Destroyer (The Elemental Series #7)(14)



“Peta.” I whispered her name into the pillow as I fought tears of anger and shame. “How could I have been such a fool as to trust him?”

Her big body stretched out at my back so she was between me and the doorway, her warmth sinking into me. “You are not the only one. I thought… I thought I knew him. He has changed so much. I always knew Spirit could twist one’s soul but I never would have thought it would do this to him.”

I reached behind me with one arm and draped it over her middle. “If it ever comes to it—”

“I will never let you become like him,” she said softly. “Now rest. I will watch over you.”

I couldn’t sleep, though. The pain in my back cascaded through every part of me. Holding still, breathing, adjusting my position, all of it sent sharp shards of broken steel through me that I couldn’t stop. I couldn’t ease the suffering no matter what I did.

An hour slipped by, and then another while I stared at the wall across from me.

I closed my eyes, fought the tears, and tried to think of something good. Some reason to get up and fight through this. The world was breaking around me. What the hell was I going to do to stop it?

“Peta, tell me something good.”

“I love you, Lark.” She spoke that without hesitation. “You are my soul sister and that is strong enough to see us both through this. Whatever this part of our lives is, we will face it together. If you must train with him, then we will do it. You will learn whatever he can teach you. Apply yourself like you did when you became an Ender and use his tools to your own advantage. You will not let him beat you.”

“And if I am too weak?” That old fear, who would have thought it still resided in me? Yet it reared its head out of nowhere, the pain making me open to the old hurts like nothing else. My barriers had broken down with the pain radiating through me. “What if I become that useless elemental again who cannot protect her family?” The words flowed along with the tears. “I could not bear that.”

“You will never be too weak, Lark. You never have been weak.” She curled her head over and rested it on the side of my face. “You are smart and resourceful, so when you think you are too weak, remember that you have skills many do not. That despite the odds, you have always risen to the task.
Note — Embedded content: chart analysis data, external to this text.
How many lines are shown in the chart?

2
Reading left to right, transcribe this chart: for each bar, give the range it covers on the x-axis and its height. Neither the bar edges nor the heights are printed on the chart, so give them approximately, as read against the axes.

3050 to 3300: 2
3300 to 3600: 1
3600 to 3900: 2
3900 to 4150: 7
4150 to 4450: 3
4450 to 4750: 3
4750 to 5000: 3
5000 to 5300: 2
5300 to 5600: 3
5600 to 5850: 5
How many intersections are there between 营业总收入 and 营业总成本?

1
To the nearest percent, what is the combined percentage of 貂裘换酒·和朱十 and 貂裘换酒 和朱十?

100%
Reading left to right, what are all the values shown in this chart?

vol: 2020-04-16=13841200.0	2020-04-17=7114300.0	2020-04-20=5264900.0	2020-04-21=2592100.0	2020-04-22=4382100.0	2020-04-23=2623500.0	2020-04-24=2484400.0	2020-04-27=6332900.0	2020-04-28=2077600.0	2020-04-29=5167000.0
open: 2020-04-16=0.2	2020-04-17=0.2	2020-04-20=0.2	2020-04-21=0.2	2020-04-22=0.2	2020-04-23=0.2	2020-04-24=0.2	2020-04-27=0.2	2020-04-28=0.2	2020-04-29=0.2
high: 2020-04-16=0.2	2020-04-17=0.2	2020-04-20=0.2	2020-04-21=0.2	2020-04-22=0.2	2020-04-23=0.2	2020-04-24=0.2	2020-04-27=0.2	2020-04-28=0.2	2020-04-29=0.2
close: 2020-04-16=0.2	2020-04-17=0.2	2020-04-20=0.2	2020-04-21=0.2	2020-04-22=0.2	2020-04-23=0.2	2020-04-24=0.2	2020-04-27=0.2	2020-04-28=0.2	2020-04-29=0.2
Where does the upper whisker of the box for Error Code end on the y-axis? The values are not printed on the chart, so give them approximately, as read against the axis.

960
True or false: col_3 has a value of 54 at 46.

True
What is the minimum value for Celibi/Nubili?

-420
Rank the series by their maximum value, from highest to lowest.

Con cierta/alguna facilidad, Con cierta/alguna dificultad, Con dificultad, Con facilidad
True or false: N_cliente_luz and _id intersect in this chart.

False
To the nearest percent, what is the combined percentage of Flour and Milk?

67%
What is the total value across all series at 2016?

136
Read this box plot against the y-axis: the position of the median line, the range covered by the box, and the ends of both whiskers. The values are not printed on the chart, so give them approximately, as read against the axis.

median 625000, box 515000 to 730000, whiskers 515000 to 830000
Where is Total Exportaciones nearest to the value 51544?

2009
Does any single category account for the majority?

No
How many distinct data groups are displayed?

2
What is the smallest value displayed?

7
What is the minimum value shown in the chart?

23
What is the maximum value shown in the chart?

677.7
You will always rise, Lark. One day you will fly.”

I breathed out a sigh that turned into a groan. Her words soothed my soul, but not my body. “Peta, I cannot make this pain go away.”

“You are not healing at all?”

“No.”

She was quiet a moment, and I could feel through the bond her concern. “Perhaps there is more to this than just how much pain you can handle. Or trying to keep you quiet. If he is truly training you.”

Her words resonated with me and a slow suspicion began to grow.

This was a test of mind over matter. A way to show that I could handle whatever hardships came my way. That if I were caught by Viv, I would be able to work through the pain she gave me.

“It will go when it will go, Lark. I am here with you, breathe through it.”

The sharp and aching pulse grew with each breath no matter that Peta was trying to help. There was no easing, only a growing crescendo.

“What if… he wants me to… beg?” The words were hard to get out, as much because of the pain as of what I was saying.

“No begging. You can do this.” She began to purr softly, and the rumble of her energy flowed into me, easing the hurt a little.

Talan wanted me to beg him to stop, to submit myself to him, to tell him I couldn’t do it without his help. I knew it in my gut. I’d had worse injuries than this that didn’t hurt near as bad, injuries that I’d fought through despite the pain. Whatever comfort Peta’s presence had given me was slipping away second by second until my mind was numb. I would have kissed Talan’s feet if he’d appeared right then.

That image was enough to make me grit my teeth against the continued agony. “And if… it is… a test?” I could barely speak now.

“Of your fortitude or your willingness to ask for help?” Peta asked.

“Worm shit,” I groaned the words. “I… don’t know.”

A soft knock on the door, and Peta let out a low rumbling growl as she twisted to face it. Her whole body vibrated, shaking the bed. “Raven. Get away from her,” she snarled.

“I came to offer help with the pain,” he said. “I do care for her, Peta, much as I know neither of you will believe that.”

Peta didn’t move, but I could feel her tense beside me. I tightened my hold on her. “Let him come.” Through the bond, I tried to calm her. The hurt was so bad that I would almost welcome death if that was what he would offer me.

Peta gasped and I squeezed her as hard as I could. I didn’t truly mean the words.

Raven came around the side of the bed so he faced me. Those blue eyes I knew so well. Yes, I could see glimmers of Pamela in him, especially now that I was comparing the two.

He and I had been children together, played in the forest together; he’d defended me when I’d been in the Spiral and had to face his mother, Cassava. All the more reason his betrayal had cut me so deeply. I’d loved him; he’d been my favorite of all my siblings and it had meant nothing to him.

“Why?” That was the only word I could come up with, and yet it encompassed everything between us.